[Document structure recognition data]
----

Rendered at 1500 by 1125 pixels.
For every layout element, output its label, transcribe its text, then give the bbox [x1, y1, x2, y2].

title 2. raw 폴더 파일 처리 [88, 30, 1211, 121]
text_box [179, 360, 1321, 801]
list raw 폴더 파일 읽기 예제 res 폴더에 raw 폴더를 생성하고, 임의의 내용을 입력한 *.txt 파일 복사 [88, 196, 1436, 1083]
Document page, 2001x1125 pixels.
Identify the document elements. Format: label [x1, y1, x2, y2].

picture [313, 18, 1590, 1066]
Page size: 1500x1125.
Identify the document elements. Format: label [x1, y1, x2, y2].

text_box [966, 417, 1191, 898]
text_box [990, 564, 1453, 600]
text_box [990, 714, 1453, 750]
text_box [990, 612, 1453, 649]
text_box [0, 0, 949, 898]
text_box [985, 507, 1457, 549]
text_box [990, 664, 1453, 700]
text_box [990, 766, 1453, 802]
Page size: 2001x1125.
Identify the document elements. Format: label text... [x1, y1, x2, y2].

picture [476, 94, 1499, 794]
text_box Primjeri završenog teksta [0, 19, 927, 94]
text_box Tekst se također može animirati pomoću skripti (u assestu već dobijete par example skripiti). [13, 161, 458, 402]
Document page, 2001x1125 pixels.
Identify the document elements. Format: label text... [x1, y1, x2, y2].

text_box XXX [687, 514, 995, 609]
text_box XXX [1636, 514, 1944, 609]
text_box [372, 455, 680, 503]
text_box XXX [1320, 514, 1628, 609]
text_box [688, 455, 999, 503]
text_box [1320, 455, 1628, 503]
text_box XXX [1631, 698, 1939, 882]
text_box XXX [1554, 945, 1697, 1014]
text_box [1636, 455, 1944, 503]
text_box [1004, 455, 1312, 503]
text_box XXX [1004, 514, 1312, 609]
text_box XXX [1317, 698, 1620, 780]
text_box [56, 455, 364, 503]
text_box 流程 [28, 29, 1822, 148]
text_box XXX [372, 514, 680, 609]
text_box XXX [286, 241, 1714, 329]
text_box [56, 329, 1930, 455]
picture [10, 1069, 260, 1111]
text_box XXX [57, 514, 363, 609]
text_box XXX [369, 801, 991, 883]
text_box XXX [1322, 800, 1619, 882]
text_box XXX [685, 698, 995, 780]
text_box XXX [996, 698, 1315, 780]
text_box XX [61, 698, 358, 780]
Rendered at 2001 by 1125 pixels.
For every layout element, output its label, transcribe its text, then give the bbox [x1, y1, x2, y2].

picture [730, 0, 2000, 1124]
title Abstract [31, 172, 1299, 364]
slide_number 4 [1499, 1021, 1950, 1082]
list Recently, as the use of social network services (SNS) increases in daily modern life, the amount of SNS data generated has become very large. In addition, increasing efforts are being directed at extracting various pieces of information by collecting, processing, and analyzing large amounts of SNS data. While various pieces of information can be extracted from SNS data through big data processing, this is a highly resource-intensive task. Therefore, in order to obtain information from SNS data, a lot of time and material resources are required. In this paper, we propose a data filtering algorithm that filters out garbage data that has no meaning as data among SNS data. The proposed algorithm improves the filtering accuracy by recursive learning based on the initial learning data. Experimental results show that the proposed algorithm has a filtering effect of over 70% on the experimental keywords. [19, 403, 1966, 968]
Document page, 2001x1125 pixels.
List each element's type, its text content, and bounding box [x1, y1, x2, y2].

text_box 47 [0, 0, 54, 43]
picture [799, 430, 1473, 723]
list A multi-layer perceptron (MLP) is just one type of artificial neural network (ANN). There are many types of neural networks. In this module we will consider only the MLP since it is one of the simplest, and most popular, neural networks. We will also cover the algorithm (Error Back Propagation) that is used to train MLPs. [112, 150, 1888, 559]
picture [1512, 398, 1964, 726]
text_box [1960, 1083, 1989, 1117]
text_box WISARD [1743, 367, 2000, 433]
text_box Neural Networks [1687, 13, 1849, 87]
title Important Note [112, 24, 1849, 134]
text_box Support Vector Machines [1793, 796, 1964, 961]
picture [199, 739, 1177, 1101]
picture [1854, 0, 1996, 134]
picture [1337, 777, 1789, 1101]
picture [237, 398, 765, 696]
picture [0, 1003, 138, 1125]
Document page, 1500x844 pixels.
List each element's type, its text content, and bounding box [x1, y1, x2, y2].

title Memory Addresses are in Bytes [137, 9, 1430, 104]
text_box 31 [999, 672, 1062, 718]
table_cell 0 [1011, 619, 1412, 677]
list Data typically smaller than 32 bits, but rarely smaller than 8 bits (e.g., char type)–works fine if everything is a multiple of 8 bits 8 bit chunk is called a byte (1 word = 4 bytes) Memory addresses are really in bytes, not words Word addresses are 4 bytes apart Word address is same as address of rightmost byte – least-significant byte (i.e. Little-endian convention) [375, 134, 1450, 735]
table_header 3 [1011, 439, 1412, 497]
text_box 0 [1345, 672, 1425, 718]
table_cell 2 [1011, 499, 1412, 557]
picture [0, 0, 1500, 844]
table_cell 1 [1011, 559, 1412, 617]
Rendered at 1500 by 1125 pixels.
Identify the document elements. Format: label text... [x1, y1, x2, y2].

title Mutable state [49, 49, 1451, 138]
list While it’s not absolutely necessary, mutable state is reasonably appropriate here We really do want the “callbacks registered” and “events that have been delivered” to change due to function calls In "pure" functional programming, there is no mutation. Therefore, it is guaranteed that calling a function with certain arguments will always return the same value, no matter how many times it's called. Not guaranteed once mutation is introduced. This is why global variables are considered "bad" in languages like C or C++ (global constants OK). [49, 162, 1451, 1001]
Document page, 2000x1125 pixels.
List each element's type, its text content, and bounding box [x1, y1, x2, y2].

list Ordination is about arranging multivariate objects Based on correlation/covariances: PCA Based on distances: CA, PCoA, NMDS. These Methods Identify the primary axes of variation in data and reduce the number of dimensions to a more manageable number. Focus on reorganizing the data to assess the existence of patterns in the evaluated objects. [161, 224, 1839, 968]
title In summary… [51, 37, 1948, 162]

----

Instruction: Provide only the count of lines in the records above that hold the word "size".

Output of the task: 2